What this exercise asks:
1) In the bullet forum thread, what velocity does rdsi64 say the 55 grain tipped triple shock can reach in a 20-inch barrel?
2) Reproduce the bullet forum thread between "4.33333333333333 stars" and "bc and velocity.", inclusive, replacing "Hornady" with "Sierra".

***** Reading passage *****

I tried the 90 s and found them unusable at ant any distance. A 1-8 twist was not doable in the 223. The 80 gr are but you must load too long to fit thin the mag and must be single loaded, no problem at a match but not good for hunting. I am able to load 69 gr Noslor target bullets and use them for rapid fire parts of the matches. If you are looking to use it for hunting gun put on an upper receiver that will shoot some what lighter bullets. I have two ars for this purpose and the match gun stays at home on hunts.


----------



## rdsi64 (Jun 18, 2011)

knapper said:


> I tried the 90 s and found them unusable at ant any distance. A 1-8 twist was not doable in the 223. The 80 gr are but you must load too long to fit thin the mag and must be single loaded, no problem at a match but not good for hunting. I am able to load 69 gr Noslor target bullets and use them for rapid fire parts of the matches. If you are looking to use it for hunting gun put on an upper receiver that will shoot some what lighter bullets. I have two ars for this purpose and the match gun stays at home on hunts.


With an 1-8 twist barrel the 55 grain tipped tripple shock is a good choice. because of its light weight you can drive it to 3250 FPS in a 20" inch barrel. Since its a lot longer than a lead core 55 grain bullet it will require a faster twist. the Barnes site says 1-9 or faster. It's to bad Barnes bullets cost to much to use for anything other than hunting. A flat shooting bullet with a BC approaching that of 70 grain lead core target bullets is litteraly the best of both worlds.


----------



## Eyemakecalls2 (Apr 13, 2011)

Right on Knapper. I gave the 90's too many trys. Yep unstable good word for my results also. And the 80's? I think my arm is longer but not by much and neither will fit in the mag. VLD has to stand for something other than very low drag. rdsi64, I really liked the barnes .458 bullets for the socom but I hate the price of them *[Excuse my language.... I have a limited vocabulary]*. I will say I got some of there bullets that I thought they were lead free and they weren't and they did give me store credit. I thought that was a big deal. I shipped them back but it was my mistake. I shot the 70's for a while but just couldn't get a good group (three inches at 200 yards and that was it. I tried everything. The 55's I never looked into. I was trying for a heavy 200 300 yarder for deer. These little brown, stiff-eared, goats on the coast in california. Some have small branches strapped to their heads...horns! That's what the fish and game calls'em horns. Yah seen'um? Sounds like I need to check out the 55's. I do want to say instead of barnes NON LEAD for the 45 long colt, I got Magtech. Like barnes solid copper and they were cheeper by far (Midwayusa.com) 

Magtech Solid Copper Bullets 45 Caliber (451 Diameter) 165 Grain Hollow Point Lead-Free Bag of 100
Product #: 341392
Status: Available

4.33333333333333 stars
$82.99 
For the 45 long colt hand loads. Nasty hollow points too.


----------



## knapper (Feb 5, 2010)

Hornady has a ballistics calcuator which can be used to figure sight changes from 100 to 1000 yds. and it will give it to you free and with how ever you set it up for distance, including bc and velocity.


----------

***** Supplied material *****

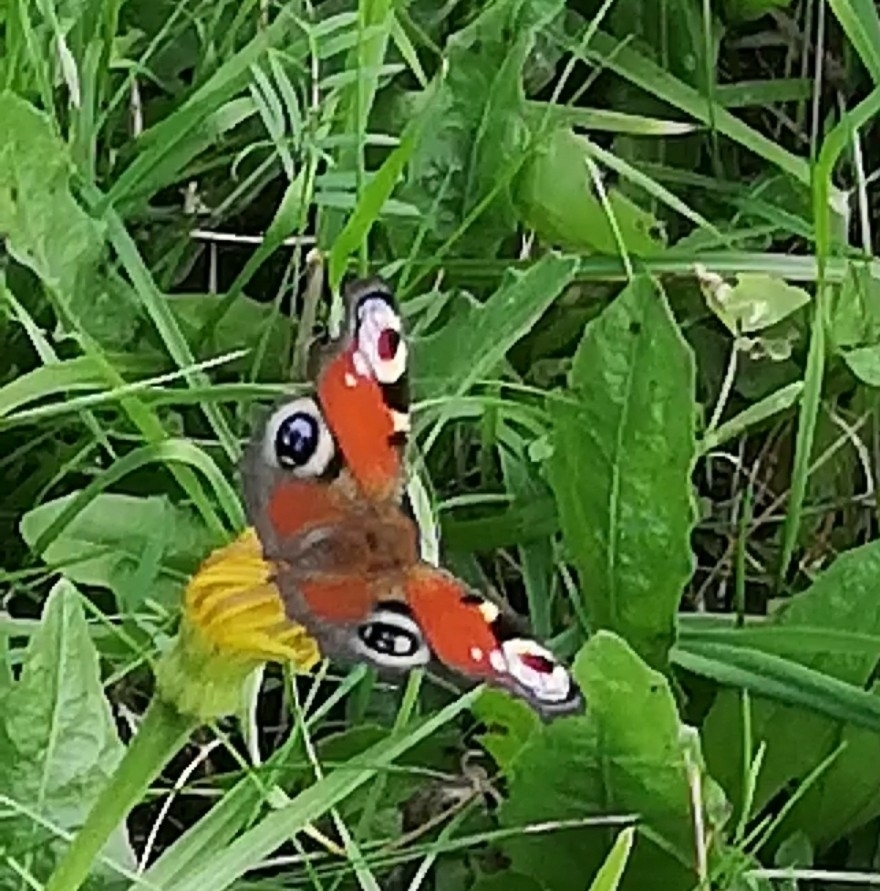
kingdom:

*****

Completed exercise:
1) 3250 FPS

2)
4.33333333333333 stars
$82.99 
For the 45 long colt hand loads. Nasty hollow points too.


----------



## knapper (Feb 5, 2010)

Sierra has a ballistics calcuator which can be used to figure sight changes from 100 to 1000 yds. and it will give it to you free and with how ever you set it up for distance, including bc and velocity.